» **Document section**:
====

Legacy STORET Data

The original STORET Database operated continuously from
1963 until 1999 under the Public Health Service and under
the Environmental Protection Agency.  It is the largest
single collection of water quality monitoring data in the
world.

For effective distribution, these data have been placed
on a series of CD-ROMs, which are available from EPA.

Each CD-ROM covers one of EPA's administrative Regions,
numbered 01-10, with Canadian Monitoring included in
EPA Region 05, which has responsibility for much of the
US-Canada border waters, including the Great Lakes.

In the root directory of each CD you will find this
_Read_Me.txt file.  In addition, there is a file named 
National_Summary.xls (a spread sheet in Microsoft(R)
Excel(tm) format), which contains useful information
about the disk space requirements for extracting your 
STORET data from the compressed files.  A tab-delimited
text form of this file is provided as well, named 
National_Summary.txt.

Within each CD-ROM there are a series of Self-Extracting
"ZIP" files, one for each state, with names like 
"South_Dakota.exe".  Double-clicking on one of these
files will extract its data in uncompressed form.

Following extraction, each file will create a directory
or folder named for the state, like "c:\South_Dakota".  
Within each folder will be a text file containing a matrix
of observation counts, with a row for each Legacy STORET
Parameter Code ever observed in the state, and a column
for each of the state's counties, indicating the number 
of STORET observations of each parameter in each county.
This file will have a name like "South_Dakota_Matrix.txt".

In addition, each state folder will contain a series of
files, one for each county, with names like 
"SD_Fall_River_inv.txt" (Fall River County, South Dakota).
These files contain a summary of data within each county, 
indicating the total number of Legacy STORET stations 
within the county, and for each Legacy STORET Parameter 
Code, how many observations exist within the county, 
what overall range of calendar dates are covered, 
and where possible, the minimum, maximum, and average 
of all reported values.  This report corresponds to the
"PGM=INVENT" data summary which was supported on the
Legacy STORET Mainframe system.

====

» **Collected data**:
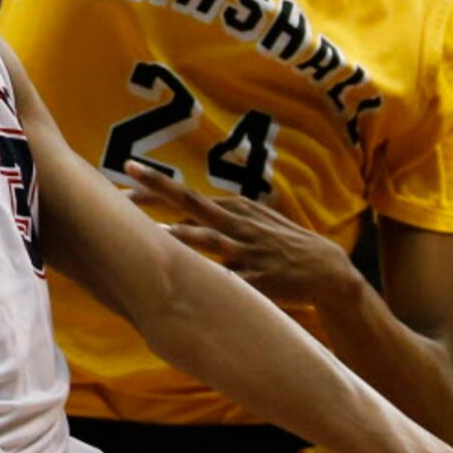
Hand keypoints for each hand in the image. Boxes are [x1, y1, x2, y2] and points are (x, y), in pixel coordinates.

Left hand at [124, 160, 347, 307]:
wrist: (329, 272)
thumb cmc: (285, 244)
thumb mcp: (257, 220)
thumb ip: (223, 215)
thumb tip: (186, 212)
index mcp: (237, 209)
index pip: (188, 195)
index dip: (156, 185)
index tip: (126, 170)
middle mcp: (239, 224)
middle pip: (192, 204)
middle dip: (158, 193)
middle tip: (123, 186)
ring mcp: (248, 251)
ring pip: (208, 239)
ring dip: (179, 236)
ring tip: (149, 234)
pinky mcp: (259, 280)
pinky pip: (230, 281)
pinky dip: (210, 280)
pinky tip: (189, 282)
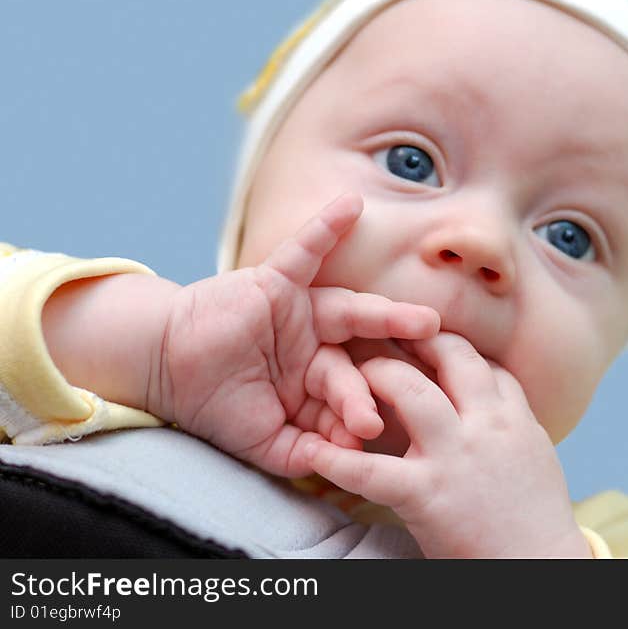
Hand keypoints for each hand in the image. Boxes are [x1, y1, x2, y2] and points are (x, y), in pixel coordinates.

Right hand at [149, 194, 439, 477]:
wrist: (165, 370)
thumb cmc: (216, 407)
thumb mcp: (268, 443)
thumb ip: (308, 454)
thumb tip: (352, 460)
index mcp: (318, 383)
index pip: (352, 398)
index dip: (360, 414)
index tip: (370, 434)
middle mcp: (317, 345)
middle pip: (363, 356)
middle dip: (390, 368)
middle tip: (422, 377)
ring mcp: (300, 313)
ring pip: (350, 310)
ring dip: (386, 314)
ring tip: (425, 321)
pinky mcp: (275, 282)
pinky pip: (303, 251)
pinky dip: (325, 228)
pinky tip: (352, 206)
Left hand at [304, 332, 591, 557]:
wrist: (538, 565)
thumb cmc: (535, 515)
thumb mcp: (534, 451)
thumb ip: (510, 417)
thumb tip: (491, 390)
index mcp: (513, 416)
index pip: (482, 362)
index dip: (449, 345)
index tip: (425, 338)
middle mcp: (488, 424)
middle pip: (452, 356)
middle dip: (417, 338)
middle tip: (386, 333)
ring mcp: (456, 456)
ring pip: (412, 392)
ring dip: (379, 376)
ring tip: (352, 374)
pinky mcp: (427, 493)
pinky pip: (372, 470)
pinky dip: (337, 461)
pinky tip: (312, 452)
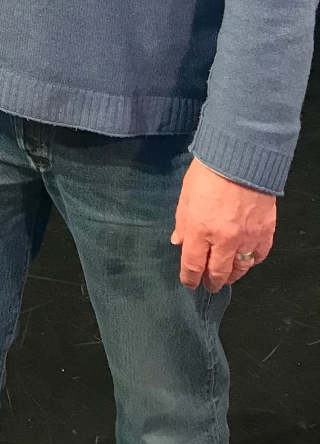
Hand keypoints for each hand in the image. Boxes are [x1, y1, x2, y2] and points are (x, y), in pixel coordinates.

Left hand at [171, 155, 275, 290]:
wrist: (241, 158)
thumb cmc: (209, 171)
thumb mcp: (186, 194)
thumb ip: (182, 221)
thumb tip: (179, 241)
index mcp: (200, 229)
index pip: (193, 265)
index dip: (190, 278)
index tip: (189, 282)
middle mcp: (224, 240)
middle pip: (218, 273)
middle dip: (211, 282)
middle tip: (209, 285)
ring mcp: (247, 238)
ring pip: (240, 269)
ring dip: (232, 276)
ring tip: (226, 277)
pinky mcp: (265, 233)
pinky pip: (259, 256)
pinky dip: (252, 261)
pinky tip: (246, 260)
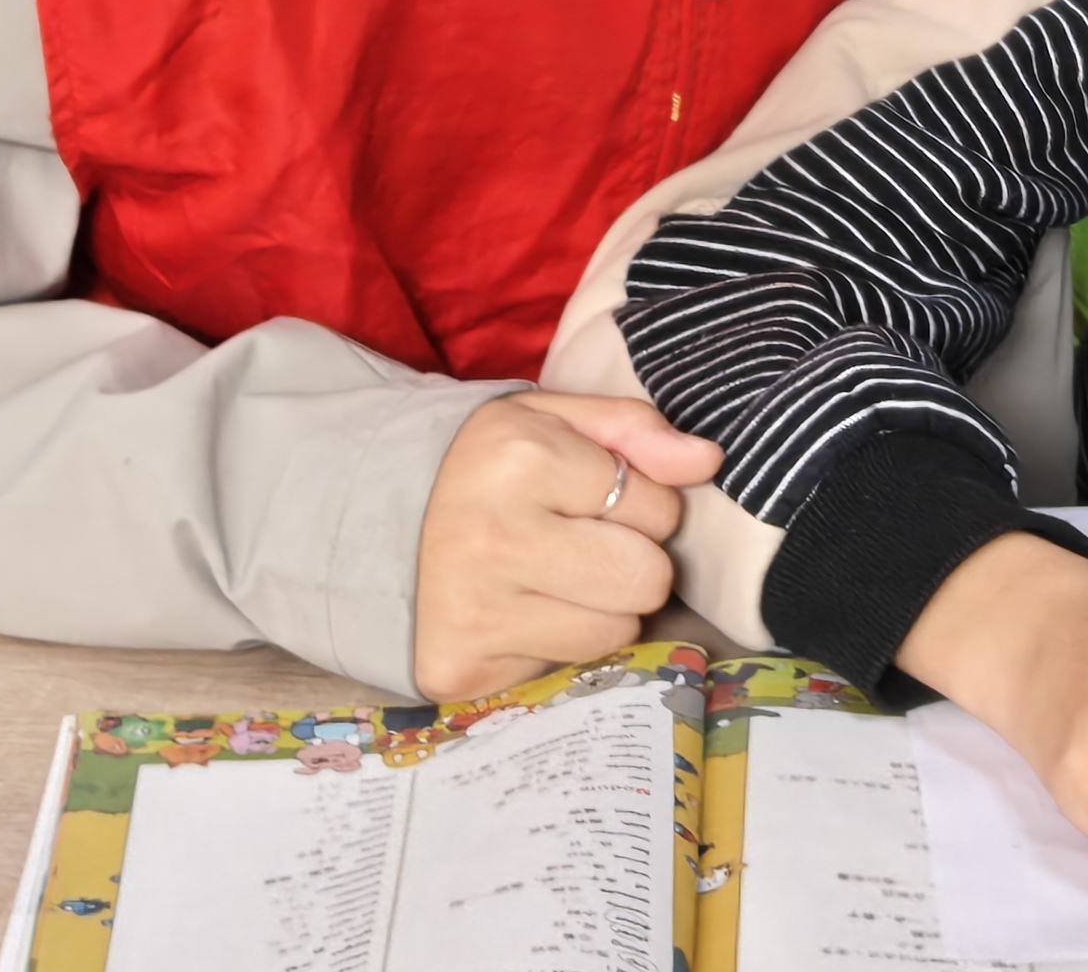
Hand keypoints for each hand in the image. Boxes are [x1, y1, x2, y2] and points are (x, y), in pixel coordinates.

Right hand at [408, 391, 720, 700]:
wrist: (380, 522)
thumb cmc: (491, 468)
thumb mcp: (556, 420)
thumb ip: (636, 429)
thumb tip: (707, 461)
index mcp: (520, 457)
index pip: (658, 506)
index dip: (642, 502)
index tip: (593, 497)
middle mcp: (494, 538)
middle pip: (646, 579)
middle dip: (631, 560)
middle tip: (582, 541)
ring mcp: (474, 611)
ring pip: (615, 631)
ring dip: (600, 607)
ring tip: (552, 576)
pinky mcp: (461, 669)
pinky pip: (567, 669)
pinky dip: (558, 642)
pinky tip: (521, 611)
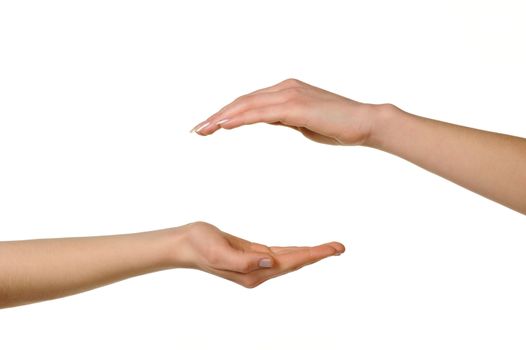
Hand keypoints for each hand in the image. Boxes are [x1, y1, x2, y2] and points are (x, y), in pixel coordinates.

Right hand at [170, 222, 344, 287]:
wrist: (185, 244)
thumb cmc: (200, 245)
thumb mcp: (219, 252)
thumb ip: (244, 260)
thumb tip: (271, 261)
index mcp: (253, 272)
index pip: (290, 262)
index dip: (313, 254)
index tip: (333, 249)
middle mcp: (258, 272)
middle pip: (295, 262)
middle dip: (318, 254)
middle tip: (341, 247)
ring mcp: (256, 265)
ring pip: (290, 259)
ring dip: (310, 254)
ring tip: (330, 248)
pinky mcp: (252, 257)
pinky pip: (280, 255)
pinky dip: (295, 252)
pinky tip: (304, 251)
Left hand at [191, 78, 391, 145]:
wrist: (365, 123)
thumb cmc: (337, 126)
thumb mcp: (302, 122)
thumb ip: (283, 118)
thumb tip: (266, 118)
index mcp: (285, 91)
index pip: (249, 101)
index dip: (227, 113)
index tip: (210, 126)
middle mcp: (284, 88)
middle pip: (242, 101)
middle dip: (217, 115)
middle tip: (197, 130)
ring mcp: (290, 94)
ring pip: (247, 104)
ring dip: (222, 117)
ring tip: (203, 129)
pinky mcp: (296, 106)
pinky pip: (261, 112)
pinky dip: (240, 118)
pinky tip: (224, 125)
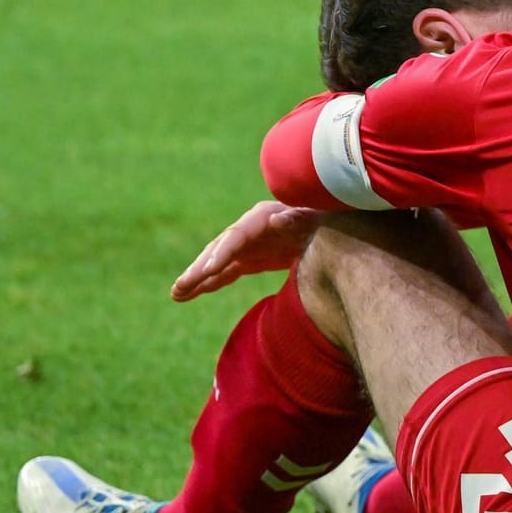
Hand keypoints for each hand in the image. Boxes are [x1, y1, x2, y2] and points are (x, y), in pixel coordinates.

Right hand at [171, 200, 323, 301]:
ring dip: (197, 279)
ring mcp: (248, 245)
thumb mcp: (317, 217)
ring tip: (176, 294)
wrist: (335, 226)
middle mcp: (250, 229)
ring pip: (217, 264)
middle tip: (180, 287)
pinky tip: (191, 294)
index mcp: (263, 217)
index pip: (236, 236)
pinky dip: (210, 284)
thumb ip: (298, 217)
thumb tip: (276, 219)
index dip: (221, 253)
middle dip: (199, 269)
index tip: (205, 271)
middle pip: (219, 249)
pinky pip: (226, 273)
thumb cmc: (327, 220)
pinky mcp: (251, 259)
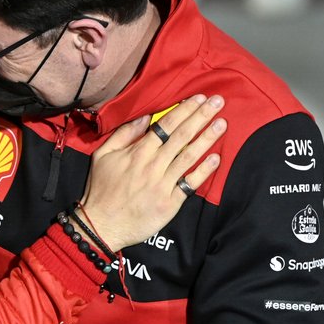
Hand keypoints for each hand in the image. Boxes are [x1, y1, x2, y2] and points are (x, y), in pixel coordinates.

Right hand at [79, 95, 225, 251]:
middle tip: (218, 102)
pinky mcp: (170, 203)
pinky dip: (203, 171)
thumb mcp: (103, 156)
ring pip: (189, 157)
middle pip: (181, 136)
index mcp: (137, 152)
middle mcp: (152, 165)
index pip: (165, 126)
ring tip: (222, 124)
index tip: (199, 98)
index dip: (183, 111)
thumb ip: (123, 135)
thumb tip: (145, 118)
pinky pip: (190, 184)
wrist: (102, 224)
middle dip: (200, 117)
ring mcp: (163, 184)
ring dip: (207, 139)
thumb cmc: (101, 189)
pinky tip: (216, 158)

====

» **Problems to work on**:
a: In the Legacy STORET readme, which EPA Region includes the Canadian monitoring data?
b: Continue the Legacy STORET readme from where it stops.

» **Answers per task**:
a: EPA Region 05.

b:
Lastly, each state folder will contain a series of
subfolders, one for each county, with names like 
"c:\South_Dakota\SD_Fall_River", each of which contains
one or more files with the suffix "sta", containing
detailed descriptions of all the Legacy STORET stations
in the county, and one or more files with the suffix "res",
containing all the results ever reported of monitoring 
activities conducted within the county.  These sets of
files are limited to 50,000 rows each, so that each may 
be loaded into a typical spread sheet environment like
Microsoft Excel (R).  

These files are all tab delimited, meaning that fields
within each are separated by tabs, for ease of data 
conversion into spread sheets.  The station files are
ordered by Legacy STORET Primary Station Code, and the 
result files are ordered by Legacy STORET Parameter Code,
then by Primary Station Code, and within that, by 
sample Start Date.

Also included on your CD are several files containing
codes and definitions used in the data files, also tab
delimited to ease conversion into spread sheets.

For your convenience, the first two rows in each file
contain column headers to aid in the interpretation
of the data.